• Asploro Journal of Pediatrics and Child Health
  • Article Type: Review Article
  • DOI: 10.36502/2021/asjpch.6163
  • Asp J Pediatrics Child Health. 2021 Mar 01;3(1):11-17

Pediatric Inflammatory Bowel Disease

Sarah Rotondo-Trivette1, Sonia Michail1,2*
1Keck School of Medicine, University of Southern California, Los Angeles, California
2Children’s Hospital of Los Angeles, Los Angeles, California

Corresponding Author: Sonia Michail, MD, FAAP, AAGAF ORCID iD
Address: Professor of Clinical Pediatrics, Keck School of Medicine, Director of Inflammatory Bowel Disease Research, Children’s Hospital of Los Angeles, 4650 Sunset Blvd MS#78, Los Angeles CA, 90027, USA.
Received date: 31 January 2021; Accepted date: 22 February 2021; Published date: 01 March 2021

Citation: Rotondo-Trivette S, Michail S. Pediatric Inflammatory Bowel Disease. Asp J Pediatrics Child Health. 2021 Mar 01;3(1):11-17.

Copyright © 2021 Rotondo-Trivette S, Michail S. This is an open-access article distributed under the Creative Commons Attribution License, which permits unrestricted use, distribution, and reproduction in any medium, provided the original work is properly cited.

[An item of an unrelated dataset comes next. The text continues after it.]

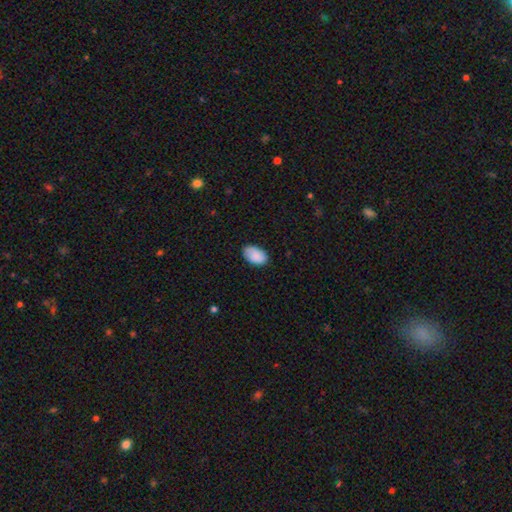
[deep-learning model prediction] Smooth or featured: smooth — 88% (star or artifact — 7%)
How rounded: in between — 93% (round — 5%)
Merging: none — 81% (minor disturbance — 15%)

Keywords: Inflammatory Bowel Disease, Pediatric Disease, Crohn’s Disease, Ulcerative Colitis, Indeterminate Colitis


Inflammatory bowel disease is an important pediatric disease, with as many as 25% of cases presenting during childhood. In this article, we review the types, etiology epidemiology, presentation, diagnosis, and management of pediatric inflammatory bowel disease. We also highlight the unique aspects of pediatric-onset inflammatory bowel disease versus adult-onset and future directions in this field, such as the use of genetic studies and ultrasound for the management of pediatric patients with inflammatory bowel disease.

Key Points

  1. Pediatric-onset inflammatory bowel disease is unique from adult-onset, and has several different categories based on age of diagnosis.
  2. Pediatric patients with inflammatory bowel disease may struggle with growth delays and psychosocial impacts of their disease; multidisciplinary management with dietitians and mental health professionals may be warranted.
  3. HLA typing and the use of ultrasound in pediatric inflammatory bowel disease may mitigate the risk of treatment failure and exposure to invasive procedures over the course of a child’s disease.


Inflammatory bowel disease (IBD) includes Crohn’s disease (CD), ulcerative colitis (UC), and indeterminate colitis (IC) [1,2]. These diseases are chronic, relapsing inflammatory disorders of unknown pathogenesis [1,2]. Approximately 25% of IBD patients are diagnosed before the age of 18 [3], and the prevalence of pediatric IBD increased by 133% from 2007 to 2016 [4].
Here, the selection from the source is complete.